Until about a year ago, when it shut down, Wuala was one of the main providers of secure cloud storage for business. One of the things that made it so popular was that it offered client-side encryption, which provided a high degree of security. The end result was that only users themselves could access it. Of course, if anyone ever forgot their credentials, that data was lost for good. Wuala was also user friendly and had a way to share files with unregistered users via a keyed hyperlink. It backed up files and had its own versioning system. Any other service that can do this will make an excellent alternative to Wuala.

There are some steps companies can take to better secure their data in the meantime.

Hire the Right IT People

This is one area that can be costly for a company to skimp on. A business’s IT department, particularly its security experts, are the front line soldiers for defending against cyber threats like data theft. Impressive degrees are almost meaningless in this field. If you are able to hire IT staff, look at what candidates can actually do—education should be second. Some of the best computer security professionals are white hat hackers who are completely self-taught from years spent binge watching YouTube videos and trying what they saw. If you don’t have the resources to hire IT staff, consider outsourcing.
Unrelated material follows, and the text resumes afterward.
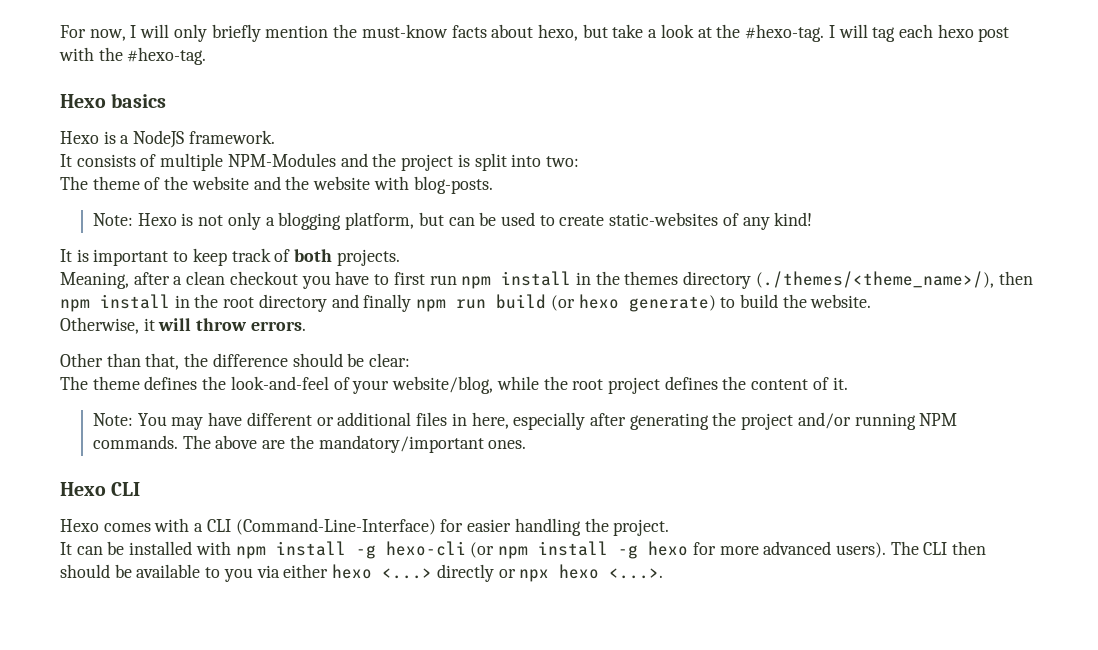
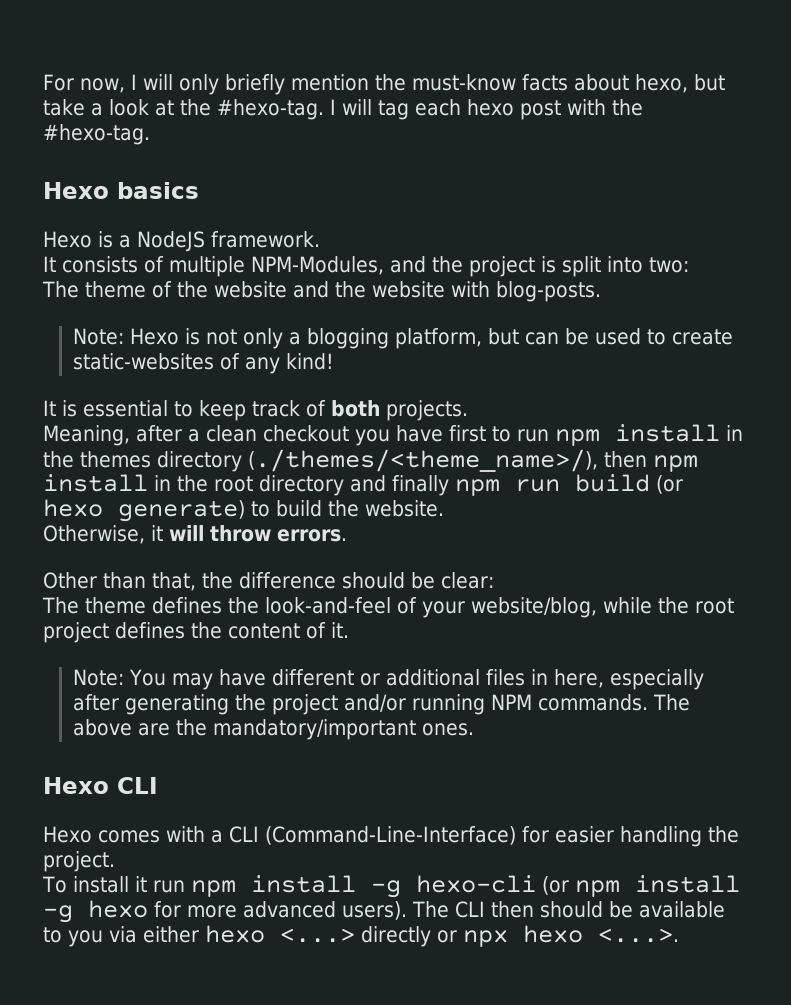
[227,153,336,167] NPM-Modules -> [251,256,384,275] NPM-Modules,
[93,249,169,266] important -> [83,400,168,417] essential
[374,272,425,285] to first -> [448,425,511,442] first to
[60,541,231,555] It can be installed with -> [42,876,185,893] To install it run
Password Basics and Two-Step Authentication

Passwords are, in truth, some of the weakest security measures out there. They are also the most-used method. That said, there are some basic steps that can help you keep data protected by password more secure. Make strong passwords at least eight characters long, using a capital letter, a number and a symbol. Most websites require stronger passwords these days, but do this even if it isn’t a requirement. Also, never use the same password twice, even if it’s a junk or throw-away account.

Two-step authentication should also be used for signing into any account. How it works is a password has to first be entered, then the user receives a text message that he or she has to enter on a site as a way to confirm that the user is legitimate.

Control Access

The more people with access to data, the more vulnerable it is. Period. So keep access to sensitive data on a strictly need-to-know basis. Not every employee has to know everything. This isn’t so much a matter of trust as it is limiting the number of potential targets. If hackers want data, they will target everyone they think is a user of the server or data access point they want to hit. You can protect yourself by taking sensible measures that don’t over-restrict access or shut out employees that need to be kept in the loop.

Conclusion

Many popular online cloud services, such as Dropbox, are fine and secure enough for backing up family photos, but when you need to store files that affect people’s jobs, as well as the viability of a business, a truly secure platform is essential. Maintaining security is also harder than ever. Every expert out there has solid advice to keep data safe and ways to protect files; however, that’s often more easily said than done—make sure you do your homework and take every precaution to secure your files.